= TASK ITEM =
Arrange every line of text read from the data below as a single numbered list, skipping blank lines. Leave the pictures out of your answer.

= DATA SHOWN =
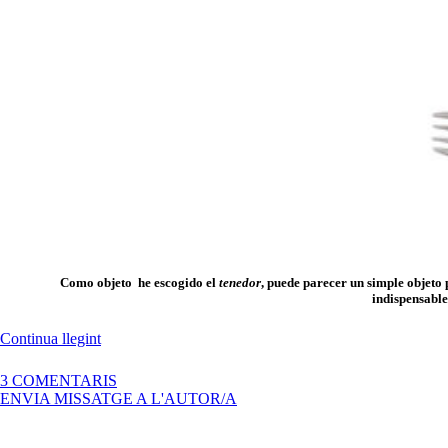
Como objeto he escogido el
tenedor
, puede parecer un simple objeto
indispensable
«Tenedor»
Continua llegint
A
3 COMENTARIS
TENEDOR
ENVIA MISSATGE A L'AUTOR/A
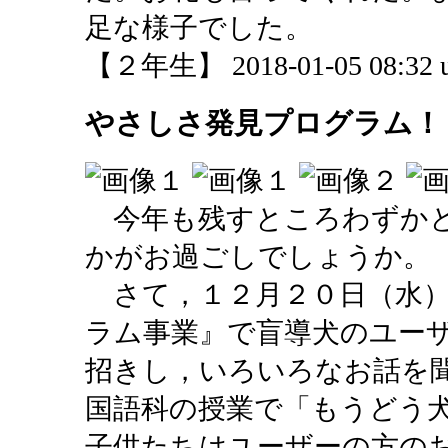
足な様子でした。
【２年生】 2018-01-05 08:32 u
やさしさ発見プログラム！
今年も残すところわずかと
かがお過ごしでしょうか。
さて，１２月２０日（水）
ラム事業』で盲導犬のユー
招きし，いろいろなお話を
国語科の授業で「もうどう
子供たちはユーザーの方の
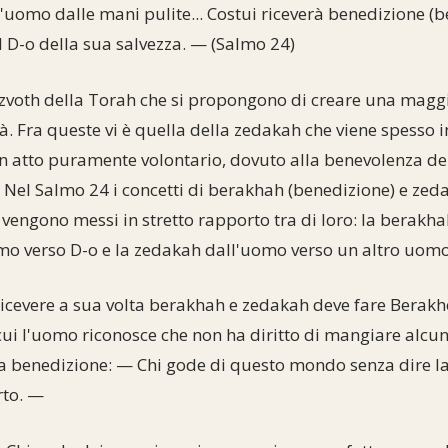
L'uomo dalle mani pulite... Costui riceverà benedizione (b
l D-o della sua salvezza. — (Salmo 24)
voth della Torah che si propongono di creare una maggi
tà. Fra queste vi è quella della zedakah che viene spesso 
atto puramente volontario, dovuto alla benevolenza del 
 Nel Salmo 24 i concetti di berakhah (benedizione) e zeda
 vengono messi in stretto rapporto tra di loro: la berakhah
o verso D-o e la zedakah dall'uomo verso un altro uomo
ricevere a sua volta berakhah e zedakah deve fare Berakho
cui l'uomo riconosce che non ha diritto di mangiare alcu
iva benedizione: — Chi gode di questo mondo senza dire l
rto. —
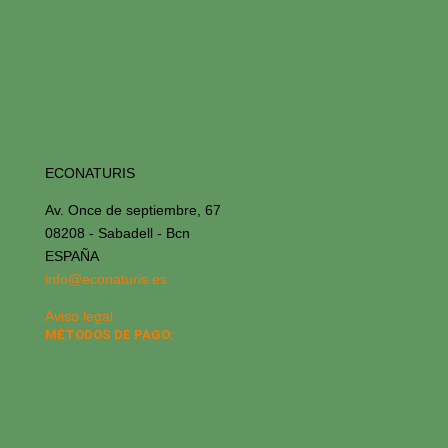
ECONATURIS
Av. Once de septiembre, 67
08208 - Sabadell - Bcn
ESPAÑA
info@econaturis.es
Aviso legal
MÉTODOS DE PAGO:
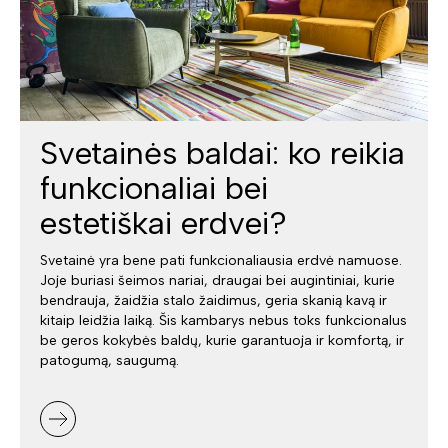
Svetainės baldai: ko reikia
funkcionaliai bei
estetiškai erdvei?
Svetainė yra bene pati funkcionaliausia erdvė namuose.
Joje buriasi šeimos nariai, draugai bei augintiniai, kurie
bendrauja, žaidžia stalo žaidimus, geria skanią kavą ir
kitaip leidžia laiką. Šis kambarys nebus toks funkcionalus
be geros kokybės baldų, kurie garantuoja ir komfortą, ir
patogumą, saugumą.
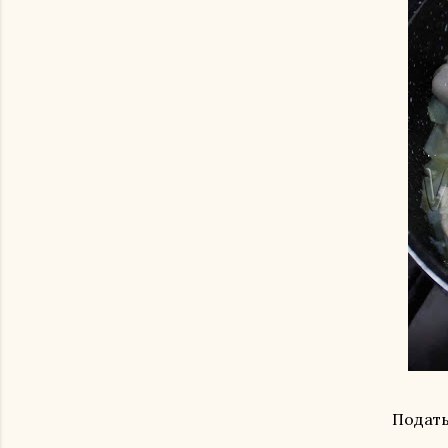
Подать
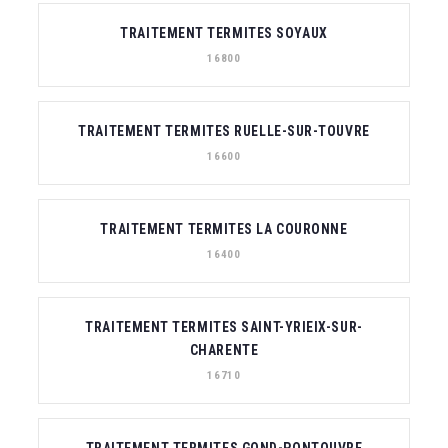
TRAITEMENT TERMITES SOYAUX
16800
TRAITEMENT TERMITES RUELLE-SUR-TOUVRE
16600
TRAITEMENT TERMITES LA COURONNE
16400
TRAITEMENT TERMITES SAINT-YRIEIX-SUR-
CHARENTE
16710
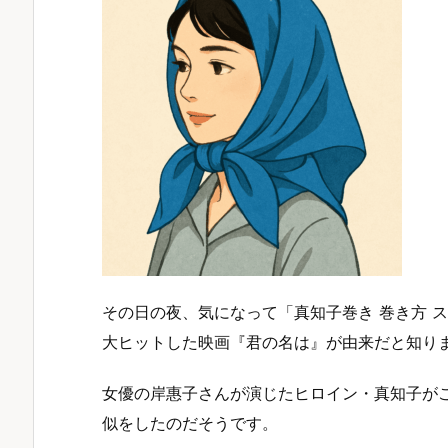
その日の夜、気になって「真知子巻き 巻き方 ス
大ヒットした映画『君の名は』が由来だと知り
女優の岸惠子さんが演じたヒロイン・真知子が
似をしたのだそうです。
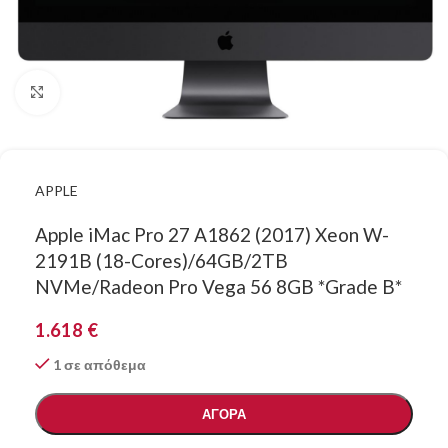
Κάντε κλικ για μεγέθυνση
APPLE
Apple iMac Pro 27 A1862 (2017) Xeon W-
2191B (18-Cores)/64GB/2TB
NVMe/Radeon Pro Vega 56 8GB *Grade B*
1.618
€
1 σε απόθεμα
ΑΓΟΡΑ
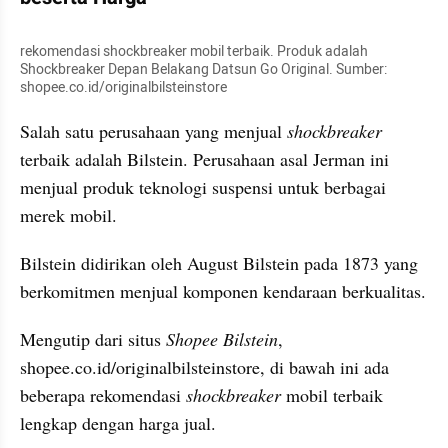
rekomendasi shockbreaker mobil terbaik. Produk adalah 
Shockbreaker Depan Belakang Datsun Go Original. Sumber: 
shopee.co.id/originalbilsteinstore
Salah satu perusahaan yang menjual 
shockbreaker 
terbaik adalah Bilstein. Perusahaan asal Jerman ini 
menjual produk teknologi suspensi untuk berbagai 
merek mobil. 
Bilstein didirikan oleh August Bilstein pada 1873 yang 
berkomitmen menjual komponen kendaraan berkualitas.
Mengutip dari situs 
Shopee Bilstein
, 
shopee.co.id/originalbilsteinstore, di bawah ini ada 
beberapa rekomendasi 
shockbreaker 
mobil terbaik 
lengkap dengan harga jual.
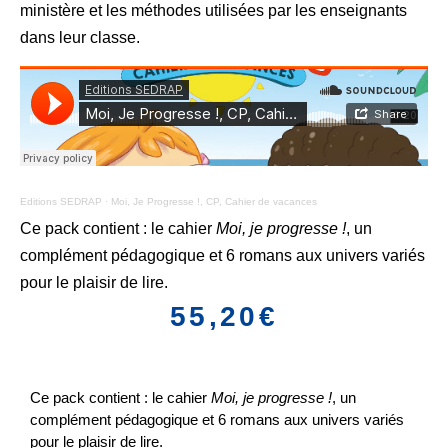
ministère et les méthodes utilisées par les enseignants
dans leur classe.
Editions SEDRAP
·
Moi, Je Progresse !, CP, Cahier de vacances
Ce pack contient : le cahier
Moi, je progresse !
, un
complément pédagogique et 6 romans aux univers variés
pour le plaisir de lire.
55,20
€
Ce pack contient : le cahier
Moi, je progresse !
, un
complément pédagogique et 6 romans aux univers variés
pour le plaisir de lire.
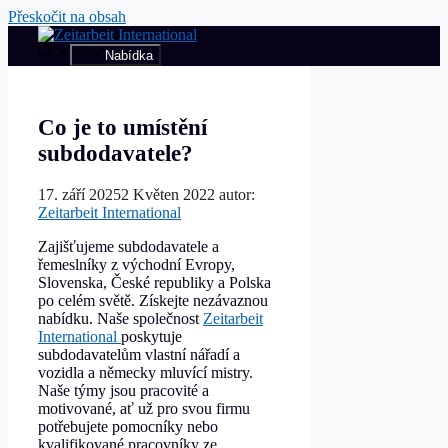
Přeskočit na obsah
Nabídka
Co je to umístění
subdodavatele?
17. září 2025
2 Květen 2022
autor:
Zeitarbeit International
Zajišťujeme subdodavatele a
řemeslníky z východní Evropy,
Slovenska, České republiky a Polska
po celém světě. Získejte nezávaznou
nabídku. Naše společnost
Zeitarbeit
International
poskytuje
subdodavatelům vlastní nářadí a
vozidla a německy mluvící mistry.
Naše týmy jsou pracovité a
motivované, ať už pro svou firmu
potřebujete pomocníky nebo
kvalifikované pracovníky ze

= ANSWER SPACE =
1. Como objeto he escogido el
2. tenedor
3. , puede parecer un simple objeto
4. indispensable
5. «Tenedor»
6. Continua llegint
7. A
8. 3 COMENTARIS
9. TENEDOR
10. ENVIA MISSATGE A L'AUTOR/A
11. 足な様子でした。
12. 【２年生】 2018-01-05 08:32 u
13. やさしさ発見プログラム！
14. 今年も残すところわずかと
15. かがお過ごしでしょうか。
16. さて，１２月２０日（水）
17. ラム事業』で盲導犬のユー
18. 招きし，いろいろなお話を
19. 国語科の授業で「もうどう
20. 子供たちはユーザーの方の
21. L'uomo dalle mani pulite... Costui riceverà benedizione (b
22. l D-o della sua salvezza. — (Salmo 24)
23. voth della Torah che si propongono di creare una maggi
24. tà. Fra queste vi è quella della zedakah che viene spesso 
25. atto puramente volontario, dovuto alla benevolenza del 
26.  Nel Salmo 24 i concetti di berakhah (benedizione) e zeda
27.  vengono messi in stretto rapporto tra di loro: la berakhah
28. o verso D-o e la zedakah dall'uomo verso un altro uomo
29. ricevere a sua volta berakhah e zedakah deve fare Berakho
30. cui l'uomo riconosce che non ha diritto di mangiare alcu
31. iva benedizione: — Chi gode di questo mondo senza dire l
32. rto. —
33. ECONATURIS
34. Av. Once de septiembre, 67
35. 08208 - Sabadell - Bcn
36. ESPAÑA
37. info@econaturis.es
38. Aviso legal
39. MÉTODOS DE PAGO:
40. Svetainės baldai: ko reikia
41. funkcionaliai bei
42. estetiškai erdvei?
43. Svetainė yra bene pati funkcionaliausia erdvė namuose.
44. Joje buriasi šeimos nariai, draugai bei augintiniai, kurie
45. bendrauja, žaidžia stalo žaidimus, geria skanią kavą ir
46. kitaip leidžia laiką. Šis kambarys nebus toks funkcionalus
47. be geros kokybės baldų, kurie garantuoja ir komfortą, ir
48. patogumą, saugumą.
49. Подать
50. TRAITEMENT TERMITES SOYAUX
51. 16800
52. TRAITEMENT TERMITES RUELLE-SUR-TOUVRE
53. 16600
54. TRAITEMENT TERMITES LA COURONNE
55. 16400
56. TRAITEMENT TERMITES SAINT-YRIEIX-SUR-
57. CHARENTE
58. 16710
59. その日の夜、気になって「真知子巻き 巻き方 ス
60. 大ヒットした映画『君の名は』が由来だと知り
61. 女優の岸惠子さんが演じたヒロイン・真知子が
62. 似をしたのだそうです。
63. Κάντε κλικ για μεγέθυνση
64. APPLE
65. Apple iMac Pro 27 A1862 (2017) Xeon W-
66. 2191B (18-Cores)/64GB/2TB
67. NVMe/Radeon Pro Vega 56 8GB *Grade B*
68. 1.618
69. €
70. 1 σε απόθεμα
71. ΑΓΟΡΑ
72. rekomendasi shockbreaker mobil terbaik. Produk adalah 
73. Shockbreaker Depan Belakang Datsun Go Original. Sumber: 
74. shopee.co.id/originalbilsteinstore
75. Salah satu perusahaan yang menjual 
76. shockbreaker 
77. terbaik adalah Bilstein. Perusahaan asal Jerman ini 
78. menjual produk teknologi suspensi untuk berbagai 
79. merek mobil. 
80. Bilstein didirikan oleh August Bilstein pada 1873 yang 
81. berkomitmen menjual komponen kendaraan berkualitas.
82. Mengutip dari situs 
83. Shopee Bilstein
84. , 
85. shopee.co.id/originalbilsteinstore, di bawah ini ada 
86. beberapa rekomendasi 
87. shockbreaker 
88. mobil terbaik 
89. lengkap dengan harga jual.
90. ministère et les méthodes utilisées par les enseignants
91. dans leur classe.
92. Editions SEDRAP
93. ·
94. Moi, Je Progresse !, CP, Cahier de vacances
95. Ce pack contient : le cahier
96. Moi, je progresse !
97. , un
98. complément pédagogique et 6 romans aux univers variés
99. pour le plaisir de lire.
100. 55,20
101. €
102. Ce pack contient : le cahier
103. Moi, je progresse !
104. , un
105. complément pédagogique et 6 romans aux univers variés
106. pour le plaisir de lire.
107. Přeskočit na obsah
108. Nabídka
109. Co je to umístění
110. subdodavatele?
111. 17. září 2025
112. 2 Květen 2022
113. autor:
114. Zeitarbeit International
115. Zajišťujeme subdodavatele a
116. řemeslníky z východní Evropy,
117. Slovenska, České republiky a Polska
118. po celém světě. Získejte nezávaznou
119. nabídku. Naše společnost
120. Zeitarbeit
121. International
122. poskytuje
123. subdodavatelům vlastní nářadí a
124. vozidla a německy mluvící mistry.
125. Naše týmy jsou pracovité a
126. motivované, ať už pro svou firmu
127. potřebujete pomocníky nebo
128. kvalifikované pracovníky ze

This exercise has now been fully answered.